▶ [Task brief]: Each line of the entries below that holds "section" is needed, copied in full.
(Beginning of Data for the task)
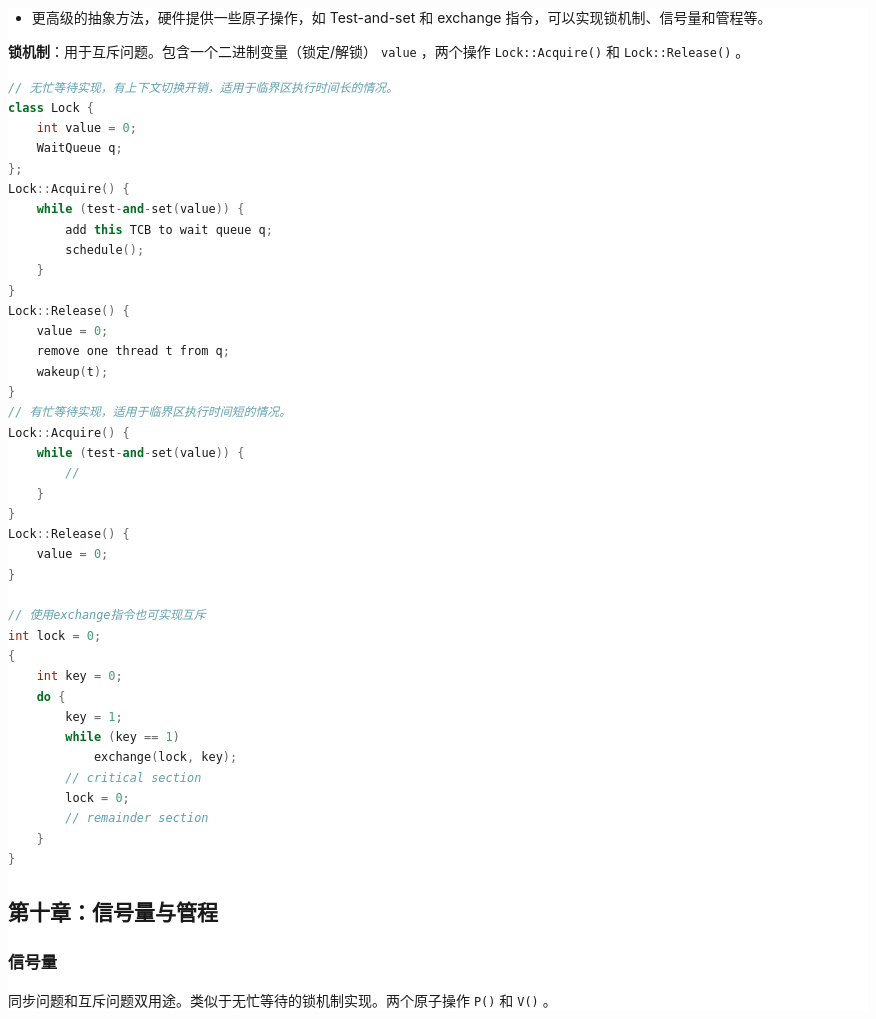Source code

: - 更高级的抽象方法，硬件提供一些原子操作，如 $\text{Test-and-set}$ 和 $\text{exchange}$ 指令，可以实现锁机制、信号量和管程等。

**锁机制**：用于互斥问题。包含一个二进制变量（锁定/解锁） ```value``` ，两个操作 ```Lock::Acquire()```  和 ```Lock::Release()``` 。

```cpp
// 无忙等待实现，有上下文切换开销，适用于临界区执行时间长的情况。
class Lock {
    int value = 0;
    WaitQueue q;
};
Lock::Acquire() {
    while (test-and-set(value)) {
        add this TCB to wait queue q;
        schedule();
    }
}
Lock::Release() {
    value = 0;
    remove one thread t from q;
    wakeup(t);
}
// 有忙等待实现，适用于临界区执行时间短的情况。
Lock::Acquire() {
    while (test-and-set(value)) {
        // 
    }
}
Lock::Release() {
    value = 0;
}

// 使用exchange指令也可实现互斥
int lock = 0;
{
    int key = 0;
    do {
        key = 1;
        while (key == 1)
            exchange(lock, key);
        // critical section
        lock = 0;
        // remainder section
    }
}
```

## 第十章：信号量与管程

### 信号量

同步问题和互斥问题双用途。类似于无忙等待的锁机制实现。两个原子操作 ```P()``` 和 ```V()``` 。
(End of Data for the task)
(Beginning of Data for the task)
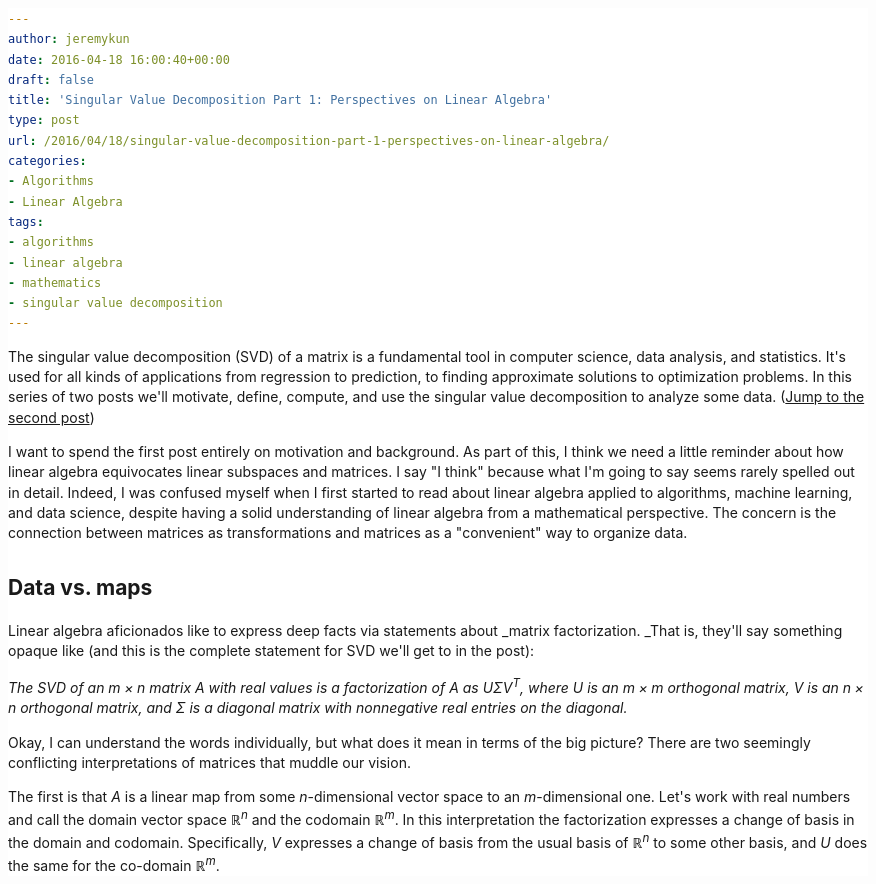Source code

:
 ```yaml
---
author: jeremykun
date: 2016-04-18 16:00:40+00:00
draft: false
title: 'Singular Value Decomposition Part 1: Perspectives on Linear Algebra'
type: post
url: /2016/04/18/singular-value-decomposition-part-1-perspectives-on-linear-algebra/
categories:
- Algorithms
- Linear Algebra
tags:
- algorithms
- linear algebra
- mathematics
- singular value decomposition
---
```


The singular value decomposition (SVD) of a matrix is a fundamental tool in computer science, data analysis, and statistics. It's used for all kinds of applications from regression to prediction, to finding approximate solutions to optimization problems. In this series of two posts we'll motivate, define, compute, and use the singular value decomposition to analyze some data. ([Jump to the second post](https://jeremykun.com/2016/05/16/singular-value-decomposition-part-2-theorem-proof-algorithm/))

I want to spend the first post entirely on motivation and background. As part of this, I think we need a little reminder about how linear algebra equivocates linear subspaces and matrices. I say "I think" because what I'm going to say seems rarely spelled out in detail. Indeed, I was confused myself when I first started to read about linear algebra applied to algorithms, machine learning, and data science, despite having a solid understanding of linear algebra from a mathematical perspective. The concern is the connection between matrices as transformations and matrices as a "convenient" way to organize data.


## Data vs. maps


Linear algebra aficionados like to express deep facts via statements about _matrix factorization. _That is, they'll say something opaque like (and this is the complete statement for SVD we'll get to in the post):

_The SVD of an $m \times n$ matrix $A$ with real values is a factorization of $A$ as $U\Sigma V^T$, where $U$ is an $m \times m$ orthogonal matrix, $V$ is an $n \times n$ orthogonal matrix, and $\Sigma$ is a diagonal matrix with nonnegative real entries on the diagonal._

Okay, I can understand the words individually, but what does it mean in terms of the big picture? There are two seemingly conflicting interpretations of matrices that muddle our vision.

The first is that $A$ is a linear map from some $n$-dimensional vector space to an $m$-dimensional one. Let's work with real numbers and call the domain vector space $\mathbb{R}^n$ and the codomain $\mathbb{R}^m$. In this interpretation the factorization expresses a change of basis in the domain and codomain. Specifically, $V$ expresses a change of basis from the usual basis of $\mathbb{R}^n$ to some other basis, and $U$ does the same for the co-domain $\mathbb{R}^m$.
(End of Data for the task)
▶ [Exercise solution]:
        // critical section
        // remainder section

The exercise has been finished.